(Stored data)
☆ ☆ ☆

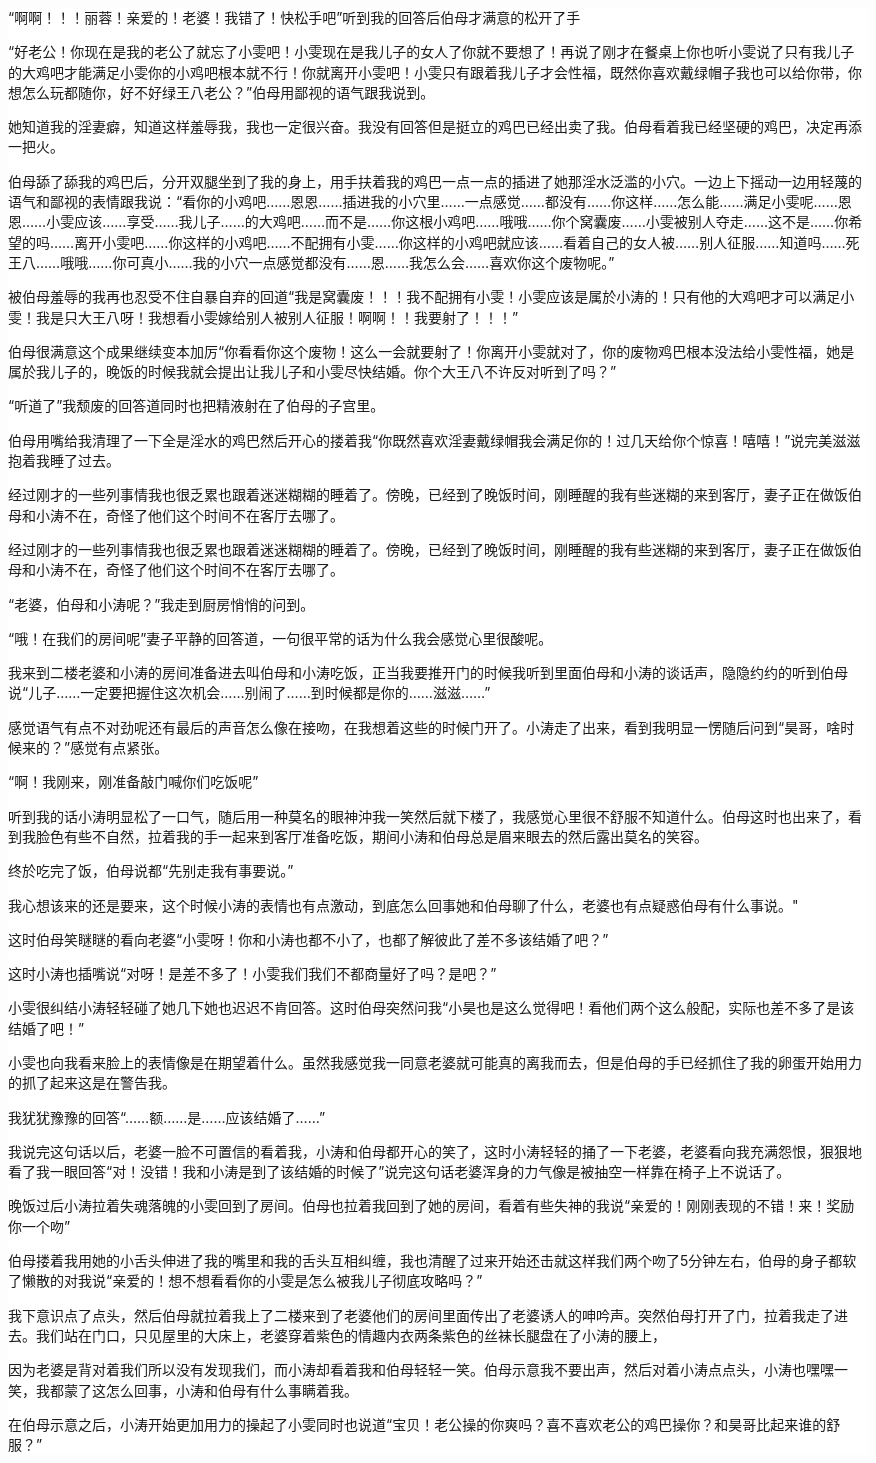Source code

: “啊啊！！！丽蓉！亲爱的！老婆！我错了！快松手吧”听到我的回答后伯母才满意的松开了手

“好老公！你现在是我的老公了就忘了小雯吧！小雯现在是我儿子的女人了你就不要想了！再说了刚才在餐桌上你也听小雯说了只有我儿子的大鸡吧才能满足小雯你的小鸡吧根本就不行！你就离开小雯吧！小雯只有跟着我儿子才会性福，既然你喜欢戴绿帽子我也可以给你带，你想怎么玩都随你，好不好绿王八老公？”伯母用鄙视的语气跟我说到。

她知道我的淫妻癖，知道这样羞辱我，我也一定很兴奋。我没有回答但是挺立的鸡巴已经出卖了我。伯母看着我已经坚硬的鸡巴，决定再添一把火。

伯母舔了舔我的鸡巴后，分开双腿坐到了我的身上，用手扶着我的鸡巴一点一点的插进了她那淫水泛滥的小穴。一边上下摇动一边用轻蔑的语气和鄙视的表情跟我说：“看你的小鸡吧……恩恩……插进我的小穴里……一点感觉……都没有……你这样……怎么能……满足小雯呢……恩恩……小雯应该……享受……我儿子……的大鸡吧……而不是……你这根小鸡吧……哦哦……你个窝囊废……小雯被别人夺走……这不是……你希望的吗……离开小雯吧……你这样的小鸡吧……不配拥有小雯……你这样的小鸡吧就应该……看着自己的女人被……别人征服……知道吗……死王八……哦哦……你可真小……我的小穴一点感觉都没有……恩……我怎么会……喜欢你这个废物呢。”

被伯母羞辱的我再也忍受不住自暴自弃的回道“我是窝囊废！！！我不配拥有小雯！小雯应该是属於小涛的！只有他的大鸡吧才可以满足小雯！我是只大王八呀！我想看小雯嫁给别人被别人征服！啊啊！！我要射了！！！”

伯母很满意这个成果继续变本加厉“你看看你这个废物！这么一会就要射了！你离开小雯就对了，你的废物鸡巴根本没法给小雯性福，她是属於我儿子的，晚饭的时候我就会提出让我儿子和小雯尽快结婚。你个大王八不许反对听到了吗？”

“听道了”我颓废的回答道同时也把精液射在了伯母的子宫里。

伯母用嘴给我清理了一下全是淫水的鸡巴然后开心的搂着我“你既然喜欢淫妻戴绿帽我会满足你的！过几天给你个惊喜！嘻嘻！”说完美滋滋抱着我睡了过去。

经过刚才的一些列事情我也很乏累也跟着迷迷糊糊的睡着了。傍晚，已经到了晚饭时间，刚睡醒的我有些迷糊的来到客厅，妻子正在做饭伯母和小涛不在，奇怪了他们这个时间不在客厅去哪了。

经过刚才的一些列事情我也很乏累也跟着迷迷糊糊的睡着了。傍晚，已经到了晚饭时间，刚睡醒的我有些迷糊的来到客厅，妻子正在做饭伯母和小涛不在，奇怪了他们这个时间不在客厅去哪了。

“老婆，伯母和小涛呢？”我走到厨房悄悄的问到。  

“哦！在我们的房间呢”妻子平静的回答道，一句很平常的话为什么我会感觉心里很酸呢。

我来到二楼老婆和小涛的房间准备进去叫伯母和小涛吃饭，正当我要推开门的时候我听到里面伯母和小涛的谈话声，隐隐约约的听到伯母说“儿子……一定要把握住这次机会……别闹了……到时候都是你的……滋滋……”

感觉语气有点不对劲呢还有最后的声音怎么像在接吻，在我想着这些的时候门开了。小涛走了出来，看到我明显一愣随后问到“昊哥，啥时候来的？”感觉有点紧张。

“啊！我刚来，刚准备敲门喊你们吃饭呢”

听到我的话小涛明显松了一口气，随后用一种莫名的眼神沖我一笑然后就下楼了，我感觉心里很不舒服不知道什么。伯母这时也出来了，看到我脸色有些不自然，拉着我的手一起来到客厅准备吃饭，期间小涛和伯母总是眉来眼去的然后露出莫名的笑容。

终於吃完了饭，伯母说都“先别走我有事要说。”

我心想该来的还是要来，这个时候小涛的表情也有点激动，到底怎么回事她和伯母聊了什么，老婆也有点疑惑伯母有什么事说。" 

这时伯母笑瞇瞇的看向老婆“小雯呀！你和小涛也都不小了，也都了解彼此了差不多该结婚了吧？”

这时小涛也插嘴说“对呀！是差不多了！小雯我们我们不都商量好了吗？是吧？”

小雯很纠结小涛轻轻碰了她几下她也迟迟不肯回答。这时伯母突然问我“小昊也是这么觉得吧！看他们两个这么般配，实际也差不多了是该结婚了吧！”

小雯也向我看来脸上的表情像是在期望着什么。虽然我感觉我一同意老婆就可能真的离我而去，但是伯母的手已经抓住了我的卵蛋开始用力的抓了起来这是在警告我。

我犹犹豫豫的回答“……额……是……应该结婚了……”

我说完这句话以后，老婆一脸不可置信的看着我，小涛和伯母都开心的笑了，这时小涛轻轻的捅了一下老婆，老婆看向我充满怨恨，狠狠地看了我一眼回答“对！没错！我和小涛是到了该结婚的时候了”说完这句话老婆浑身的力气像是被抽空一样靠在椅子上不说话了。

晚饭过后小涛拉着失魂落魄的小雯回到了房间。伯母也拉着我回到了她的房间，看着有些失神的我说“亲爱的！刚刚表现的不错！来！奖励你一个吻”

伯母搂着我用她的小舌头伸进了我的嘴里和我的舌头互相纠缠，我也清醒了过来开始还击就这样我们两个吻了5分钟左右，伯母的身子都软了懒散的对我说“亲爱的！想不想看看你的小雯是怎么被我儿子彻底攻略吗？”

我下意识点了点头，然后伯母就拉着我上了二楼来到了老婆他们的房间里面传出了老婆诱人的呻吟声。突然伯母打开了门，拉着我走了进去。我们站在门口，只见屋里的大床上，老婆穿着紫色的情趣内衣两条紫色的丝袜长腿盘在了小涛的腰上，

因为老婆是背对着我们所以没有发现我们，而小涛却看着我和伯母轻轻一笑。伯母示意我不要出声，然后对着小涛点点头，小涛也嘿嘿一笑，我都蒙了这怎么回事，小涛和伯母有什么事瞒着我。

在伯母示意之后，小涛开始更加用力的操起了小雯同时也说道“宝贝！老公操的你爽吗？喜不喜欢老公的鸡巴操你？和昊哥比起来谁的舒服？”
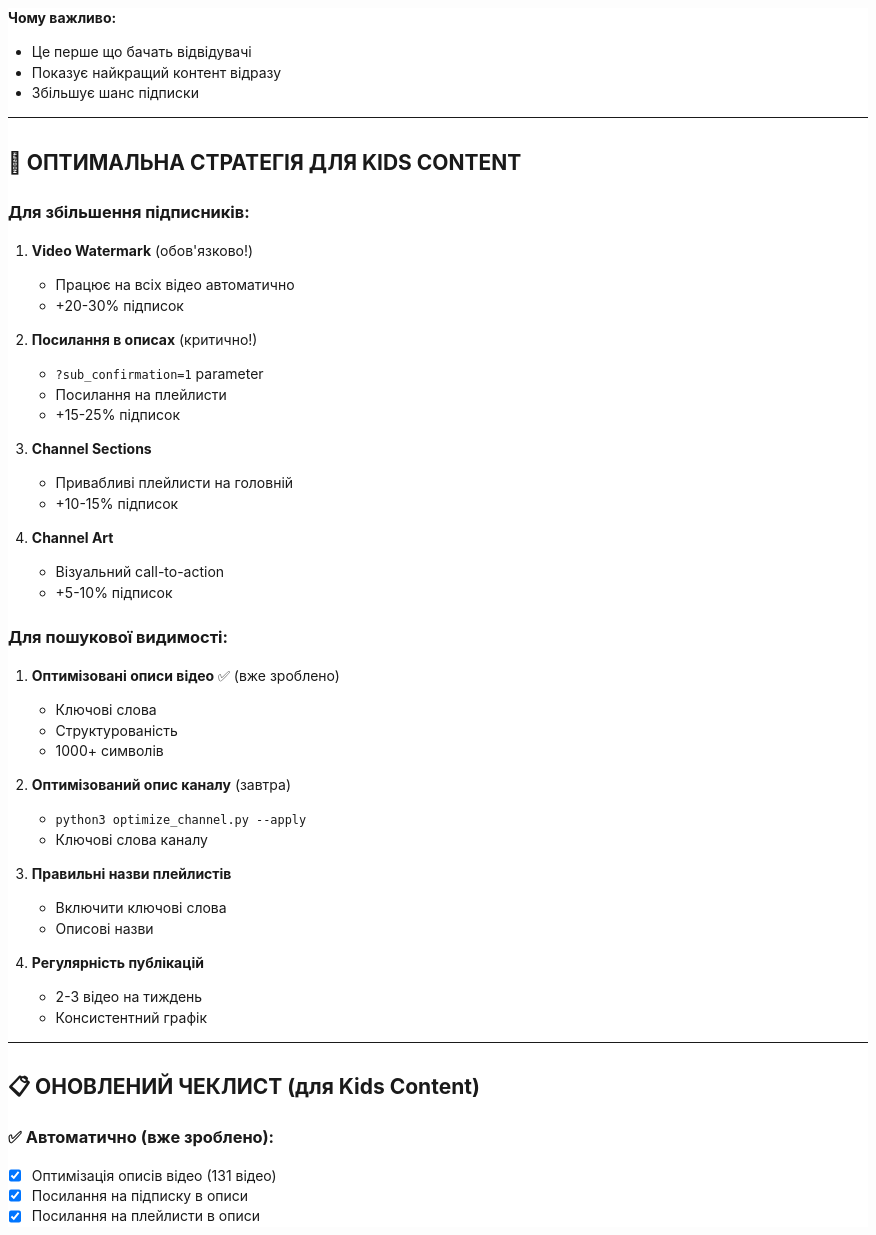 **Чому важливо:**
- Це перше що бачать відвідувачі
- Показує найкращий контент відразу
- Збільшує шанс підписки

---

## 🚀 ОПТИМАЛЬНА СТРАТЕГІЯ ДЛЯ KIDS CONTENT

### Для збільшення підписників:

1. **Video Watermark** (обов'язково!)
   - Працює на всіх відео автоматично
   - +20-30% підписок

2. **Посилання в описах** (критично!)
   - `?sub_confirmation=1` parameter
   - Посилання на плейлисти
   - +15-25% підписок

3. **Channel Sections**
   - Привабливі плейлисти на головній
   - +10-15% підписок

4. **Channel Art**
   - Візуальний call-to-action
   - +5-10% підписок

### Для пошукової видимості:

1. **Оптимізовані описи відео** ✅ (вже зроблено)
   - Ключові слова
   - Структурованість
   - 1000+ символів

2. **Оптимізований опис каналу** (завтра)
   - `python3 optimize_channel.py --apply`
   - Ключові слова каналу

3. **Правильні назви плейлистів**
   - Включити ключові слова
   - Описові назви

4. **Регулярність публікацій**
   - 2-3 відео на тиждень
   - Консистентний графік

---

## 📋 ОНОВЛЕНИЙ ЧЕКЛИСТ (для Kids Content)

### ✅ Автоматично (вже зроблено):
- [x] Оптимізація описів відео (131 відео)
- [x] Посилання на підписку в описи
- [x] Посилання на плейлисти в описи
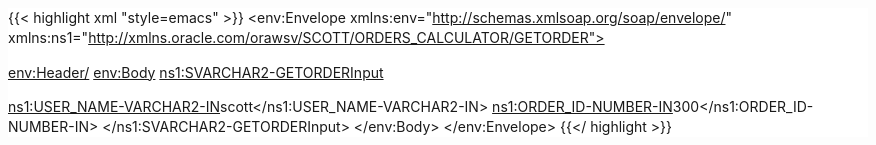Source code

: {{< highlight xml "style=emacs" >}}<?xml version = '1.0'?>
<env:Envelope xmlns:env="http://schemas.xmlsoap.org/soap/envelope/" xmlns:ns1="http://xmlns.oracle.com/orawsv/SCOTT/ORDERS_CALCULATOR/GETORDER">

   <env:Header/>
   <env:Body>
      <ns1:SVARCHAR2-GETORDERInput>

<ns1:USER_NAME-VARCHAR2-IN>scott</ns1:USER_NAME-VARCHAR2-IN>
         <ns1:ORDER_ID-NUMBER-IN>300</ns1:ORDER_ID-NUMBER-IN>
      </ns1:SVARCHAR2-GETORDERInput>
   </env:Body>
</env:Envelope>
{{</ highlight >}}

☆ ☆ ☆

● ACTIVITY: Which lines in the entries above contain the string "GETORDERInput"? Copy each of them.

● OUTPUT:
      <ns1:SVARCHAR2-GETORDERInput>
      </ns1:SVARCHAR2-GETORDERInput>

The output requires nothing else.